### PROMPT:
Pick every line out of the entries below that has the string "lines", and copy it.

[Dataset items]
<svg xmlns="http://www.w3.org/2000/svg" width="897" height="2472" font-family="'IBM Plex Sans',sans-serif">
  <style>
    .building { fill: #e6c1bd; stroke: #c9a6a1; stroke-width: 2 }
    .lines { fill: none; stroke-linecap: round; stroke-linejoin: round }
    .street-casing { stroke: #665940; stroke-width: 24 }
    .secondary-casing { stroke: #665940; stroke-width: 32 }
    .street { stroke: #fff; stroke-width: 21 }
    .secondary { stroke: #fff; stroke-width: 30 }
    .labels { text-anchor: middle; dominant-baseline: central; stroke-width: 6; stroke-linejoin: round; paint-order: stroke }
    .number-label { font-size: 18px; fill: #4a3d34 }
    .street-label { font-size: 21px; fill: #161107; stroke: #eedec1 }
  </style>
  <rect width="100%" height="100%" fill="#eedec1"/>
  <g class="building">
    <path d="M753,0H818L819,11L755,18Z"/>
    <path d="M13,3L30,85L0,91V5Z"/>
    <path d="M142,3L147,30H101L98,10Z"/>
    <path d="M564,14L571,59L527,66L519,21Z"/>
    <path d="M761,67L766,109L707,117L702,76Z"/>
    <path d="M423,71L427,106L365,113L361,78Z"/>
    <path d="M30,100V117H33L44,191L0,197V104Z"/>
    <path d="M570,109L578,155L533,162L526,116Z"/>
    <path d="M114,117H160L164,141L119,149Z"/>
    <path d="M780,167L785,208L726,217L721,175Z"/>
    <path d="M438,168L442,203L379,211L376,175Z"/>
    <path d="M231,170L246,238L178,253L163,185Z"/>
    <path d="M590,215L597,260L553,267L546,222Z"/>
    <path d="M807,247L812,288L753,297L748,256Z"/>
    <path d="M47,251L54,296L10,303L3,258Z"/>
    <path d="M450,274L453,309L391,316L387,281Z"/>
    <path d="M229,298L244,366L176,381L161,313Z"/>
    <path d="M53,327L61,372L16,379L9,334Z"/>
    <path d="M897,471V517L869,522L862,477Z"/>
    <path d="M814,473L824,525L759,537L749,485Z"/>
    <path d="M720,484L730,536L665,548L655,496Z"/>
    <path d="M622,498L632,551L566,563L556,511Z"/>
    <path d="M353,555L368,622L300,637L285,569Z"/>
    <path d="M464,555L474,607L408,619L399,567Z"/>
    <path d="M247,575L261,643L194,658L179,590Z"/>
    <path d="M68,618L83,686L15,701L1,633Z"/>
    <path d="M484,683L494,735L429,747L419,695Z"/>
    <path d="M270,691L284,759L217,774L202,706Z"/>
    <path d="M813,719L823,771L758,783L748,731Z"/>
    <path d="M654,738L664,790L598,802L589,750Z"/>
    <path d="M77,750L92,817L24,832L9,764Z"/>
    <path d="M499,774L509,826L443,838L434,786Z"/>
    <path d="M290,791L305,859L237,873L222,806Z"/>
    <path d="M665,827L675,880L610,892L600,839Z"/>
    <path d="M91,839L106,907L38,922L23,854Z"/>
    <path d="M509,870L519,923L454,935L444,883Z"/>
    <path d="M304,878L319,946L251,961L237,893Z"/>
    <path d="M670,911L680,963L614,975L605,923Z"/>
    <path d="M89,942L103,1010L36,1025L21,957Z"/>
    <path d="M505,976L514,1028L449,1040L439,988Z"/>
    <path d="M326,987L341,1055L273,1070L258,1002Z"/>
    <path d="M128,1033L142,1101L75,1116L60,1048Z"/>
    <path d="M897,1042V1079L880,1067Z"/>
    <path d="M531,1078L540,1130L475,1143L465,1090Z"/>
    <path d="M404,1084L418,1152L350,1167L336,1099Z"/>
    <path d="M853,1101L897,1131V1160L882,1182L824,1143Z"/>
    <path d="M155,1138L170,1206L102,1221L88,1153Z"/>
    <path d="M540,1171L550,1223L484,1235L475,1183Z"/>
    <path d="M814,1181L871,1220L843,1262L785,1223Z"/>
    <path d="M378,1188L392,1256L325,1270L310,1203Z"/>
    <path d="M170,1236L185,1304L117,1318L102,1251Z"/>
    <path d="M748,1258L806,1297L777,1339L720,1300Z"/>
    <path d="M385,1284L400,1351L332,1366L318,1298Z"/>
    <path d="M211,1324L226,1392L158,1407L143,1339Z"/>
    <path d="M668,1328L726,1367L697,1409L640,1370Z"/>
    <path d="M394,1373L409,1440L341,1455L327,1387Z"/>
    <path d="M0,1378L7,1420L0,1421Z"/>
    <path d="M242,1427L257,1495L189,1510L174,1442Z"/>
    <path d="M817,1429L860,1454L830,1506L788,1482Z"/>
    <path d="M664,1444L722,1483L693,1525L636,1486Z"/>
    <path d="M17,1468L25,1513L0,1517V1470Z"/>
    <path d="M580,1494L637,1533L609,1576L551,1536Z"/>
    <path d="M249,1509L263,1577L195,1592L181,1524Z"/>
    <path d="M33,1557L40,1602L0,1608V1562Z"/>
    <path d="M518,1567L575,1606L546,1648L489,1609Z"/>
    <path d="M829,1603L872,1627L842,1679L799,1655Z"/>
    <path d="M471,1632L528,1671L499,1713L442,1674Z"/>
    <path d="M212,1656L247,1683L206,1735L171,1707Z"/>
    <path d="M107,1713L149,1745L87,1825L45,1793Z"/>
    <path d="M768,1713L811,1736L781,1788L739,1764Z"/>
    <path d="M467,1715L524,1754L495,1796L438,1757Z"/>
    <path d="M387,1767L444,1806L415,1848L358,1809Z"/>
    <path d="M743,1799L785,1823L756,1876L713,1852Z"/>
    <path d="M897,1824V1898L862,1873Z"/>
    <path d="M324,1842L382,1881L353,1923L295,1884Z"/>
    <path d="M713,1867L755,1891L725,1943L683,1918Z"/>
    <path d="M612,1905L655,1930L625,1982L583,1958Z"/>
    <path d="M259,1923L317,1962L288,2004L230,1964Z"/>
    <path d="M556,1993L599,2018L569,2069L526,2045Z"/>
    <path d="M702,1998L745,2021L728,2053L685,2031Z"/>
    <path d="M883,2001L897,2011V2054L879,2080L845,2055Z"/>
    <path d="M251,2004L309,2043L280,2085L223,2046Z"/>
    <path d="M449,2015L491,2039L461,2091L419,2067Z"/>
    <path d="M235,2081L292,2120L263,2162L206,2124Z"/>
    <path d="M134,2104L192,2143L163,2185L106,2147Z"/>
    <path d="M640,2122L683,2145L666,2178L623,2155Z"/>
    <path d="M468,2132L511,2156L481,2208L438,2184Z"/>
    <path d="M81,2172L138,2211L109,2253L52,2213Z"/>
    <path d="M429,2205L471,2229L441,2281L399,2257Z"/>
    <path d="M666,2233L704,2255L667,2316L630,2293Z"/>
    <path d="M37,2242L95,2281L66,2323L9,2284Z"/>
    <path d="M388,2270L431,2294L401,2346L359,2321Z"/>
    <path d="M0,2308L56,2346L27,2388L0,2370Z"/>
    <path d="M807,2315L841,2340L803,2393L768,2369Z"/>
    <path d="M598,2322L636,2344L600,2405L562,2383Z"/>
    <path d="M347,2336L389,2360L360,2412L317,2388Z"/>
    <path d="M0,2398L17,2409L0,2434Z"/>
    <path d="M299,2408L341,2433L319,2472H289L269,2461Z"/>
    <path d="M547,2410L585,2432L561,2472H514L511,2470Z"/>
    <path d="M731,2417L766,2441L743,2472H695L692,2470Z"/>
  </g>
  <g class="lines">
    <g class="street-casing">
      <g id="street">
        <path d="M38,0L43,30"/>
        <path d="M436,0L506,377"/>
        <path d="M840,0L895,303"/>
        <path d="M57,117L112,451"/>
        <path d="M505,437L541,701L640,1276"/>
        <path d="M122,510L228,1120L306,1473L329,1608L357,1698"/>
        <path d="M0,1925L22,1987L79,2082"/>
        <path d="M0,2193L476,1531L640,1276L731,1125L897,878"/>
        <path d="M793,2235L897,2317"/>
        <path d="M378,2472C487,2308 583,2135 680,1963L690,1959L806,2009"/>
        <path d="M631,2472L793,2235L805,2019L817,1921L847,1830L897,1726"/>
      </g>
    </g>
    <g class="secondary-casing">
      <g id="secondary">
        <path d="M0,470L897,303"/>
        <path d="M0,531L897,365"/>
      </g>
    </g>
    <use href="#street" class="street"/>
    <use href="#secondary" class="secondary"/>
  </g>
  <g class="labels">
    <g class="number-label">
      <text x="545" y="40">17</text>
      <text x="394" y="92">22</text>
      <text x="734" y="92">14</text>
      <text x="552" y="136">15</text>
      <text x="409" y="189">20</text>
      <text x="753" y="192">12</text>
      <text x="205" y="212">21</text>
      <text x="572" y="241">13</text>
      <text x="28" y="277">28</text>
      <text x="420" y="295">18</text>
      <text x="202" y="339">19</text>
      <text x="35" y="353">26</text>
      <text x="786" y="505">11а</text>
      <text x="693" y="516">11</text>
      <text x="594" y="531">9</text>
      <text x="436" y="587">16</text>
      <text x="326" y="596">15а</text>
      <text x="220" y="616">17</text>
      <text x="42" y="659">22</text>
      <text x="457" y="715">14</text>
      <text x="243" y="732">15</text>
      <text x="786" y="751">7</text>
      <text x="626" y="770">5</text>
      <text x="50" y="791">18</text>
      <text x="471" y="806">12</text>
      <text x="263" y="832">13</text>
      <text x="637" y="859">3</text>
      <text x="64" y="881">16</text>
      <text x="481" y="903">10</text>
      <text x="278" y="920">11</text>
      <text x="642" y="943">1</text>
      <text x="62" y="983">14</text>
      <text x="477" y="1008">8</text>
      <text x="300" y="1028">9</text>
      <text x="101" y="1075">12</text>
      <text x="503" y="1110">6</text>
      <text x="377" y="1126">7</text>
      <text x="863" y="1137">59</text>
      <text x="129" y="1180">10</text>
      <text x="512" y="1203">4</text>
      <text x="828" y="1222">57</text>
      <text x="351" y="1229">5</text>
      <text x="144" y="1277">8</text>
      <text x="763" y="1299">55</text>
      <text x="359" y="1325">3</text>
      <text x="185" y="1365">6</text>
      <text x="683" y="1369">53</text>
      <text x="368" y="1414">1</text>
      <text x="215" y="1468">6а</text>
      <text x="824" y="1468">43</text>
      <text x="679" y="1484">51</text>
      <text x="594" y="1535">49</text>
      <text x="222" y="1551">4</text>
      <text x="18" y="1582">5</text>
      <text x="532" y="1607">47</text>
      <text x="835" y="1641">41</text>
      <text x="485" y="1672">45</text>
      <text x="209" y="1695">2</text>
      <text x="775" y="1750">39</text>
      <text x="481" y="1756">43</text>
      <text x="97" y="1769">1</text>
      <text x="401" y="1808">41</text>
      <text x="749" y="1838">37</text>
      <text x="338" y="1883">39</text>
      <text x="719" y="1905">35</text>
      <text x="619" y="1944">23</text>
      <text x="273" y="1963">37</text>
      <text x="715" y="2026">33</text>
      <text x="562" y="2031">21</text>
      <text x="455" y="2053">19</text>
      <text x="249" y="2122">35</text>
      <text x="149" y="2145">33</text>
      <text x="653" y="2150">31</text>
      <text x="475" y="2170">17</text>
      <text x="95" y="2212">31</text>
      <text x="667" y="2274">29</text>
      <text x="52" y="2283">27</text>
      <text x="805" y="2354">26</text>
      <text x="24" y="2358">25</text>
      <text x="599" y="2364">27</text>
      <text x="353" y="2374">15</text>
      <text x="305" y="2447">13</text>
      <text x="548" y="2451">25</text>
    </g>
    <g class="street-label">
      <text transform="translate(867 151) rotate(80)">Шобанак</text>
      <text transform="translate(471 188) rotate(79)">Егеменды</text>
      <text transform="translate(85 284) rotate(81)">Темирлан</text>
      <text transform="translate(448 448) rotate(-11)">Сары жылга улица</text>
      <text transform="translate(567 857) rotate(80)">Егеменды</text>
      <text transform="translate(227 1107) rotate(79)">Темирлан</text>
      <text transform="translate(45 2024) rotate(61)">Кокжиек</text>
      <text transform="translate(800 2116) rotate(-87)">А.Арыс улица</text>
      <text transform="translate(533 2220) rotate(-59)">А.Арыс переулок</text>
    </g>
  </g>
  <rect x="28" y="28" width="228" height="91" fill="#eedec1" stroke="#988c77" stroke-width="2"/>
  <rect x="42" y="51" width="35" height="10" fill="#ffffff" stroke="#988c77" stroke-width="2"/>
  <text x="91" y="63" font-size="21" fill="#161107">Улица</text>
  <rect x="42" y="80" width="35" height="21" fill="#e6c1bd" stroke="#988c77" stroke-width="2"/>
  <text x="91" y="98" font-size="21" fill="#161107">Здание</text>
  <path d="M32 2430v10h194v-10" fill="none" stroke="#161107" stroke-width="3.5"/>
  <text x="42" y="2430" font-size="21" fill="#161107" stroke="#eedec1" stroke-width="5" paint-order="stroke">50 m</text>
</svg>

### COMPLETED EXERCISE:
    .lines { fill: none; stroke-linecap: round; stroke-linejoin: round }
  <g class="lines">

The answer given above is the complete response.